#### PROVIDED DATA

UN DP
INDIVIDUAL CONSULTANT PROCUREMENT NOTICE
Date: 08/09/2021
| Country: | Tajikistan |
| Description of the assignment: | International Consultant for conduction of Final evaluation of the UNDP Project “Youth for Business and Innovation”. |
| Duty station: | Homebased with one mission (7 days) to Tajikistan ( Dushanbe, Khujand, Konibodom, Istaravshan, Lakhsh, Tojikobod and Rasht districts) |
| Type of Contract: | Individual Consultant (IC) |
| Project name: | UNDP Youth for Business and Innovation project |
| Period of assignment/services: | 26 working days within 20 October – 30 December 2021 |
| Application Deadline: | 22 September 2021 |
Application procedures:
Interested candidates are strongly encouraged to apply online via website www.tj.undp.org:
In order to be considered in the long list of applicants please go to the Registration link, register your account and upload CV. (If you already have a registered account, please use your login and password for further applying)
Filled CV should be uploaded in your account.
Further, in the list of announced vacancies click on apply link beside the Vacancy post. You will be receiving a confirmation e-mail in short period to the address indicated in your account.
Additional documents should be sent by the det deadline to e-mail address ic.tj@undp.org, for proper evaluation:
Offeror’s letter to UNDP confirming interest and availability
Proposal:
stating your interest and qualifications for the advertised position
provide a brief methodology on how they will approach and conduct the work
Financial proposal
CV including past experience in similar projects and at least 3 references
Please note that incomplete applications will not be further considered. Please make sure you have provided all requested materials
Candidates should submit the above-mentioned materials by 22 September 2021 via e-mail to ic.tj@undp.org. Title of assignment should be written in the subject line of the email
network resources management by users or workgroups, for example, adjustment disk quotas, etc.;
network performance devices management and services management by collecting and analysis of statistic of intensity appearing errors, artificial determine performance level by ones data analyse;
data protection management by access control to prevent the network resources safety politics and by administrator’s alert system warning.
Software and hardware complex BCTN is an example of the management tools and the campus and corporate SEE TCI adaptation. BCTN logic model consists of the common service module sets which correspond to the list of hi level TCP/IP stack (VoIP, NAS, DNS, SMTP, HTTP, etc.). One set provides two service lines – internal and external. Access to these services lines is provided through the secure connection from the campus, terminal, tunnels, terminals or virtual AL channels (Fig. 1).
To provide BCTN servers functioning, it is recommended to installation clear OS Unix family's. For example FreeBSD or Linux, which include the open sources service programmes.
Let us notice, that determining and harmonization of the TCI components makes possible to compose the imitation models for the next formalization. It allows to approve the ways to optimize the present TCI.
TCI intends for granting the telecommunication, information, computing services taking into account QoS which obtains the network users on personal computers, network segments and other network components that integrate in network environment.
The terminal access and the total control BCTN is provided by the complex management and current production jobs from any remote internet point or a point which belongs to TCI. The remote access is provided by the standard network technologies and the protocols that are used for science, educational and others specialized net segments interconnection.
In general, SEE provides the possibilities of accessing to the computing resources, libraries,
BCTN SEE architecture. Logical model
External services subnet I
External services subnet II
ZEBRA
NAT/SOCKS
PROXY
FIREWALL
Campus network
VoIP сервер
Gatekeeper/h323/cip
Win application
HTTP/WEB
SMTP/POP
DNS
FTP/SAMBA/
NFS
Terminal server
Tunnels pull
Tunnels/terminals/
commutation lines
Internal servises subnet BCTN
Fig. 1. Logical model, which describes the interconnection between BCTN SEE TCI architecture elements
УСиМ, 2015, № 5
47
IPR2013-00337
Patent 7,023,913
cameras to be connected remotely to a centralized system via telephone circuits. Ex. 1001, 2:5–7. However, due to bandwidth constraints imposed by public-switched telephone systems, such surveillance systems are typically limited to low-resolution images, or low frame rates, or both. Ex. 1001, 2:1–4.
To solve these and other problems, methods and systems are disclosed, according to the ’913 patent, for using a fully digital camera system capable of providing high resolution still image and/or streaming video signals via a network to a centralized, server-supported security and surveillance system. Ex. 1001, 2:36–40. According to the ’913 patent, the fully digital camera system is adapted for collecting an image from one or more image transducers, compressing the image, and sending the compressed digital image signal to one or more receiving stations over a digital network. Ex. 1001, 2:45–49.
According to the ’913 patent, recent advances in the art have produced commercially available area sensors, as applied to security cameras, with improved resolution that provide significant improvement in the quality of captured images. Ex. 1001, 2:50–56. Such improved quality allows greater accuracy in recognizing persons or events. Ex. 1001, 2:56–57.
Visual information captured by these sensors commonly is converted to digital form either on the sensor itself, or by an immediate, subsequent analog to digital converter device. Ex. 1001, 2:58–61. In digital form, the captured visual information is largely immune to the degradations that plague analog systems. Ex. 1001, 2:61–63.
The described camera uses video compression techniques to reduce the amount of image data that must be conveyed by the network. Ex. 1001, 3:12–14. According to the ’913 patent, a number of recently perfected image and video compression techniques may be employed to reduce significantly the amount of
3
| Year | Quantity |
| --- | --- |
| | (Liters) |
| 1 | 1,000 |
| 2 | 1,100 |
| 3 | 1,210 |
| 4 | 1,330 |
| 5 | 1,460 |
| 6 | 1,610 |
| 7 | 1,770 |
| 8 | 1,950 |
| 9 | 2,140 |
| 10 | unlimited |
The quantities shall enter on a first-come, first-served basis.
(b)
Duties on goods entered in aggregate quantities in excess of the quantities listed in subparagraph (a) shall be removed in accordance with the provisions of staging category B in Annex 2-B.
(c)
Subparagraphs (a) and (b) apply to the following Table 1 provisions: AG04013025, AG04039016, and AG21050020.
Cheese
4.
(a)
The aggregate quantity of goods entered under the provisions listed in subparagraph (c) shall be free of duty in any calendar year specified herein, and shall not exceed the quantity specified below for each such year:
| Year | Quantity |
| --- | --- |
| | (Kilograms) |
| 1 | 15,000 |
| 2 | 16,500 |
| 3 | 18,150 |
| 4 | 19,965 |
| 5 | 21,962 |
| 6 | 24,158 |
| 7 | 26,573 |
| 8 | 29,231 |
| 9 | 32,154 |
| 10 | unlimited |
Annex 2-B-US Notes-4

########

__REQUIRED ACTION__. Every line in the data above that contains "days" needs to be copied.

__ANSWER SECTION__.
| Duty station: | Homebased with one mission (7 days) to Tajikistan ( Dushanbe, Khujand, Konibodom, Istaravshan, Lakhsh, Tojikobod and Rasht districts) |
| Period of assignment/services: | 26 working days within 20 October – 30 December 2021 |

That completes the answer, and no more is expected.